Students who do not achieve scores on the TOEFL or IELTS high enough to satisfy the English proficiency requirements for graduate teaching assistants must enroll in the Developmental English Program and be certified for English proficiency before becoming eligible to hold a teaching assistantship. This 10-week program, offered by the UT Arlington English Language Institute, emphasizes oral presentation skills and accent reduction. Registration is in 402 Hammond Hall, and the charge for course is payable at the time of registration. Contact the English Language Institute at 817.272.2730 for details, including the current class schedule and charges.
Although a student may be appointed initially to a graduate assistantship for a full academic year, continuation of the appointment beyond the first semester is subject to the following conditions:
- To continue or renew an appointment, the student must be in good standing in the University. A student on academic probation is not in good standing, and therefore, will automatically lose his or her assistantship. However, Graduate Advisors, with the written endorsement of their department's or program's Graduate Studies Committee, may petition the Dean of Graduate Studies to allow a one-time exception, granting one additional semester of assistantship support in the next semester of enrollment if they judge the student is capable of raising his or her GPA to the required minimum by the end of that semester and believe that the student is making satisfactory progress in all other aspects of their studies. If granted, the student will be considered to be in good academic standing for one semester for purposes of continuing their assistantship. This broadened definition of academic good standing for a student with a GPA below 3.00 applies only in cases where a program wishes to continue or renew a student's teaching or research assistantship during the semester of enrollment following the one in which his or her GPA dropped below 3.00. Programs may not request this exception on behalf of students who will hold any other type of employment.
A student granted one semester of good academic standing for purposes of continuing their assistantship must improve his or her UT Arlington graduate grade-point average to 3.00 and return to good academic standing as normally defined in the next semester of enrollment in order to qualify for assistantship support in subsequent semesters. Requests to extend this form of good standing beyond one semester will not be approved. Further, students who have previously received a one-semester extension of academic good standing for purposes of continuing their assistantship will not be eligible for this exception again.

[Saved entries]
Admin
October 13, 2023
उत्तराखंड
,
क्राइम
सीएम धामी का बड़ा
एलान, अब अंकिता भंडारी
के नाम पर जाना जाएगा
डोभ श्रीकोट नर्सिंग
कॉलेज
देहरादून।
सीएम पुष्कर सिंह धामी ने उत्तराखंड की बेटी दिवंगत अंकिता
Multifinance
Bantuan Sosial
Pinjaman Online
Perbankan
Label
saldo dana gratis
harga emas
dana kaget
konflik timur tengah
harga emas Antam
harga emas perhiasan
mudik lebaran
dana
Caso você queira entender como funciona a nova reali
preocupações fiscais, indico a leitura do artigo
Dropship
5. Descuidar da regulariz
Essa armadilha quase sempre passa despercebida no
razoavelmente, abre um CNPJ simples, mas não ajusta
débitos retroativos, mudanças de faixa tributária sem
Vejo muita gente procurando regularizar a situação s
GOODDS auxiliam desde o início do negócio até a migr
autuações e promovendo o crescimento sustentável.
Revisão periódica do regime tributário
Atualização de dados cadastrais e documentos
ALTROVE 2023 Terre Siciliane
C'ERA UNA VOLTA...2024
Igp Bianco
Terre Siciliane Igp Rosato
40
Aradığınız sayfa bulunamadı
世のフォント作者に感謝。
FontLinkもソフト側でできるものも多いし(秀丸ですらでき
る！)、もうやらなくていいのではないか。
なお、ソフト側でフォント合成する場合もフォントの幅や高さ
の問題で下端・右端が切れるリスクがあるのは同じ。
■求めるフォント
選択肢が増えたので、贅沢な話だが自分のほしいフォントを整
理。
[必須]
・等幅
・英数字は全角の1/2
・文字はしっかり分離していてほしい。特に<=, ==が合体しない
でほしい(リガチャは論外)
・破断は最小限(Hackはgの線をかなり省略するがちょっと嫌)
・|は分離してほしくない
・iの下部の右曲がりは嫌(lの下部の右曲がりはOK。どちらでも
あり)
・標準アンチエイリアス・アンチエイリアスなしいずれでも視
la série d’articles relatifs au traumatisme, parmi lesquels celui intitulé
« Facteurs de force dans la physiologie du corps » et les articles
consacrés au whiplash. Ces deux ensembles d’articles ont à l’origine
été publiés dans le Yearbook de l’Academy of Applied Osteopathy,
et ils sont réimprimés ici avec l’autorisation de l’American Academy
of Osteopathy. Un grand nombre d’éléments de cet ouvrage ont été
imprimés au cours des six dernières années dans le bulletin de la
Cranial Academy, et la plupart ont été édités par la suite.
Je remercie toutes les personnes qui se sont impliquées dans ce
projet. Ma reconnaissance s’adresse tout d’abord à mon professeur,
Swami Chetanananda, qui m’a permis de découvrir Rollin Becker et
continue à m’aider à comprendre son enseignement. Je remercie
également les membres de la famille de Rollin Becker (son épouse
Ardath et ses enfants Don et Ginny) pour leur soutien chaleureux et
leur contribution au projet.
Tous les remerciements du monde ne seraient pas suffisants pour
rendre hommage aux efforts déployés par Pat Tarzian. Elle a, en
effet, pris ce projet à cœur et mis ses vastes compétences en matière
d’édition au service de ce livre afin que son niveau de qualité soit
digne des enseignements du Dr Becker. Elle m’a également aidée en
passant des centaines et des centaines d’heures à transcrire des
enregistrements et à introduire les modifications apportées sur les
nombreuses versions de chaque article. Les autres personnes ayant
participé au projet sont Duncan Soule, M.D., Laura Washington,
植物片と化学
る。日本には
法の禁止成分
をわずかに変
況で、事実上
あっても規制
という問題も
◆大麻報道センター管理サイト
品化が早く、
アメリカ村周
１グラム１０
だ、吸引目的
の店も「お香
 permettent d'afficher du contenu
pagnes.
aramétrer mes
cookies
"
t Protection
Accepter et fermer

▶ Study questions:
a. Answer these questions using the passage on graduate assistantship rules:
(i) How many weeks does the Developmental English Program last?
(ii) Where do students register for that program?
(iii) What graduate grade-point average must a student reach to return to good academic standing?
b. Write what comes next in the passage on graduate assistantship rules, picking up right after its final sentence.

▶ Task-by-task outputs:
a.
(i) 10 weeks
(ii) 402 Hammond Hall
(iii) 3.00

b.
- The student must be making satisfactory progress toward an advanced degree.
- The student must have performed assigned assistantship duties satisfactorily in the preceding semester(s) as determined by the department in which the assistantship is held.
A department may limit the number of semesters during which a graduate student may hold an assistantship.
Graduate teaching and research assistants employed at least 20 hours per week in positions related to their degree programs are entitled to Texas resident tuition rates. Eligibility for the resident rate must be certified prior to registration otherwise, full tuition will be assessed. Non-resident students receiving appointments after a term's published Census date will not be eligible for resident tuition rates in that term.
Non-resident or international students holding less than full assistantships (full meaning 20 hours employment per week) are not eligible for Texas resident rates.
Graduate assistants holding full assistantships (20 hours of employment per week) may register for and must complete no fewer than nine semester hours and no fewer than six semester hours during the three summer semesters.
The nine hour minimum registration limit may be reduced to six semester hours for thesis and dissertation students who 1) have completed all required coursework 2) are registered for thesis or dissertation only. In such cases, master's students should enroll in 5698 and doctoral students who have passed their Comprehensive Examinations should enroll in 6699 course. International students meeting these requirements must obtain written permission from the Office of International Education to enroll in fewer than nine hours and present it to the appointing department. Students defending their thesis or dissertation must enroll in either a six-hour thesis course or a nine-hour dissertation course in the semester in which they defend and may not petition for a course load reduction below that required by these courses.
Non-thesis master's students with only three to six hours of organized coursework left to complete a program in his or her final semester are permitted to hold an assistantship while enrolled in the three to six hour course. International students in these instances must obtain written permission from the OIE for less than nine hours of enrollment and present it to the appointing department.
Graduate Teaching Assistants or Graduate Research Assistants who have a 25% (10 hours of employment per week) or less appointment must be enrolled for at least six hours during a long semester and three hours during the summer. This enrollment requirement covers both organized courses and dissertation and thesis hours. However, all graduate students, whether funded or unfunded, must follow UT Arlington policy concerning required enrollment in the final semester.
Graduate assistants are under the direction of the department chair with regard to assistantship responsibilities and assignments.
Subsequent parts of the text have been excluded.